History of Scientific Method - Integrating Deductive and Inductive Method

Integrating Deductive and Inductive Method

Attempts to systematize a scientific method were confronted in the mid-18th century by the problem of induction, a positivist logic formulation which, in short, asserts that nothing can be known with certainty except what is actually observed. David Hume took empiricism to the skeptical extreme; among his positions was that there is no logical necessity that the future should resemble the past, thus we are unable to justify inductive reasoning itself by appealing to its past success. Hume's arguments, of course, came on the heels of many, many centuries of excessive speculation upon excessive speculation not grounded in empirical observation and testing. Many of Hume's radically skeptical arguments were argued against, but not resolutely refuted, by Immanuel Kant's Critique of Pure Reason in the late 18th century. Hume's arguments continue to hold a strong lingering influence and certainly on the consciousness of the educated classes for the better part of the 19th century when the argument at the time became the focus on whether or not the inductive method was valid.

Hans Christian Ørsted, (Ørsted is the Danish spelling; Oersted in other languages) (1777–1851) was heavily influenced by Kant, in particular, Kant's Metaphysische Anfangsgründe der Naturwissenschaft (Metaphysical Foundations of Natural Science). The following sections on Ørsted encapsulate our current, common view of scientific method. His work appeared in Danish, most accessibly in public lectures, which he translated into German, French, English, and occasionally Latin. But some of his views go beyond Kant:

"In order to achieve completeness in our knowledge of nature, we must start from two extremes, from experience and from the intellect itself. ... The former method must conclude with natural laws, which it has abstracted from experience, while the latter must begin with principles, and gradually, as it develops more and more, it becomes ever more detailed. Of course, I speak here about the method as manifested in the process of the human intellect itself, not as found in textbooks, where the laws of nature which have been abstracted from the consequent experiences are placed first because they are required to explain the experiences. When the empiricist in his regression towards general laws of nature meets the metaphysician in his progression, science will reach its perfection."

Ørsted's "First Introduction to General Physics" (1811) exemplified the steps of observation, hypothesis, deduction and experiment. In 1805, based on his researches on electromagnetism Ørsted came to believe that electricity is propagated by undulatory action (i.e., fluctuation). By 1820, he felt confident enough in his beliefs that he resolved to demonstrate them in a public lecture, and in fact observed a small magnetic effect from a galvanic circuit (i.e., voltaic circuit), without rehearsal;

William Whewell (1794–1866) regarded his History of the Inductive Sciences, from the Earliest to the Present Time (1837) to be an introduction to the Philosophy of the Inductive Sciences (1840) which analyzes the method exemplified in the formation of ideas. Whewell attempts to follow Bacon's plan for discovery of an effectual art of discovery. He named the hypothetico-deductive method (which Encyclopædia Britannica credits to Newton); Whewell also coined the term scientist. Whewell examines ideas and attempts to construct science by uniting ideas to facts. He analyses induction into three steps:

  1. the selection of the fundamental idea, such as space, number, cause, or likeness
  2. a more special modification of those ideas, such as a circle, a uniform force, etc.
  3. the determination of magnitudes

Upon these follow special techniques applicable for quantity, such as the method of least squares, curves, means, and special methods depending on resemblance (such as pattern matching, the method of gradation, and the method of natural classification (such as cladistics). But no art of discovery, such as Bacon anticipated, follows, for "invention, sagacity, genius" are needed at every step.
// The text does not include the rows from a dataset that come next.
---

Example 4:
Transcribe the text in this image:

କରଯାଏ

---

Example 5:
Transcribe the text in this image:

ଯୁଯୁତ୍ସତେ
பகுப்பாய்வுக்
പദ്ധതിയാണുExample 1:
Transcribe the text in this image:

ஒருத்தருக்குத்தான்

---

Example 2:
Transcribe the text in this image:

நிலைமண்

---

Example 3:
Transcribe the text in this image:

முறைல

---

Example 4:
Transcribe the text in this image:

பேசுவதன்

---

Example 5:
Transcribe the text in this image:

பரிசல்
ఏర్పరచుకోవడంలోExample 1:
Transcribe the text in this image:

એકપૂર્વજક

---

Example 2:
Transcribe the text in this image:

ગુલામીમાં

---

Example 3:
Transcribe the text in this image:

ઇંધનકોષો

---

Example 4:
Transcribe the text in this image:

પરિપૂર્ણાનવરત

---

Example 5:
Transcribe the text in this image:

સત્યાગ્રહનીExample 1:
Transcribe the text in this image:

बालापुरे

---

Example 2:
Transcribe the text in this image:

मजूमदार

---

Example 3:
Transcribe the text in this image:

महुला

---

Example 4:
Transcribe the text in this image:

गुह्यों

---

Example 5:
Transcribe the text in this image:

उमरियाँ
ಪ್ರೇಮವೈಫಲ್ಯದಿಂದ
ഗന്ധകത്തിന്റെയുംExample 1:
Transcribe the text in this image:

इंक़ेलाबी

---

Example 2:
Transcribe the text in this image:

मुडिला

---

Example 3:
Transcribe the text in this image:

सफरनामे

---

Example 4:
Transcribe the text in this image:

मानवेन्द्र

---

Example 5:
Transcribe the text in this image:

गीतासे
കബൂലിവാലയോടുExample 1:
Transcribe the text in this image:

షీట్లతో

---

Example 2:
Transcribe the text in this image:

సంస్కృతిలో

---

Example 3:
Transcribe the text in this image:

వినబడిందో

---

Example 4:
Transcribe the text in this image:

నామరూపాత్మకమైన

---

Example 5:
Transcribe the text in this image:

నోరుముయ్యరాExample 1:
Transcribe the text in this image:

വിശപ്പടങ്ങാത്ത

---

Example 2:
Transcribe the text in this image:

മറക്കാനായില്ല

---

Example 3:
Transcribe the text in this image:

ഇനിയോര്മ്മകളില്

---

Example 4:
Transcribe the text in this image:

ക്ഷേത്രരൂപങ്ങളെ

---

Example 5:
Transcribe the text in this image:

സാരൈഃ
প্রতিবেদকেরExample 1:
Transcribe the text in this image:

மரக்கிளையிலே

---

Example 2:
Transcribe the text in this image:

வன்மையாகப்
John Stuart Mill (1806–1873) was stimulated to publish A System of Logic (1843) upon reading Whewell's History of the Inductive Sciences. Mill may be regarded as the final exponent of the empirical school of philosophy begun by John Locke, whose fundamental characteristic is the duty incumbent upon all thinkers to investigate for themselves rather than to accept the authority of others. Knowledge must be based on experience.
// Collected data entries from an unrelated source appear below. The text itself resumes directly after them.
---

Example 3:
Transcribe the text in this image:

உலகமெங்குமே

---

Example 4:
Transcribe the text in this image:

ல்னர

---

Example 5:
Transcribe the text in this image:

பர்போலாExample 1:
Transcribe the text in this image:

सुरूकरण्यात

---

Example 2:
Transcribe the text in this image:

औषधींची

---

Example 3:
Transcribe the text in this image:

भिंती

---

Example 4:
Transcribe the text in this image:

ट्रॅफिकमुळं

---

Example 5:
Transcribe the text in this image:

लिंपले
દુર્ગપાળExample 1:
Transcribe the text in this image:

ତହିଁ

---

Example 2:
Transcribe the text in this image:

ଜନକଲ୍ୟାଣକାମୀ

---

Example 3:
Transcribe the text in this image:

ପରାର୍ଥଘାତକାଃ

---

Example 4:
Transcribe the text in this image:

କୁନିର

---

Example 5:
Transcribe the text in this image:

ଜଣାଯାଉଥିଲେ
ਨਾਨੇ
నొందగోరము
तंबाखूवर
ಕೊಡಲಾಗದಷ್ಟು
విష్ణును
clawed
In the mid-19th century Claude Bernard was also influential, especially in bringing the scientific method to medicine. In his discourse on scientific method, An Introduction to the Study of Experimental Medicine (1865), he described what makes a scientific theory good and what makes a scientist a true discoverer. Unlike many scientific writers of his time, Bernard wrote about his own experiments and thoughts, and used the first person.

William Stanley Jevons' The Principles of Science: a treatise on logic and scientific method (1873, 1877) Chapter XII "The Inductive or Inverse Method", Summary of the Theory of Inductive Inference, states "Thus there are but three steps in the process of induction :-

  1. Framing some hypothesis as to the character of the general law.
  2. Deducing some consequences of that law.
  3. Observing whether the consequences agree with the particular tasks under consideration."

Jevons then frames those steps in terms of probability, which he then applied to economic laws. Ernest Nagel notes that Jevons and Whewell were not the first writers to argue for the centrality of the hypothetico-deductive method in the logic of science.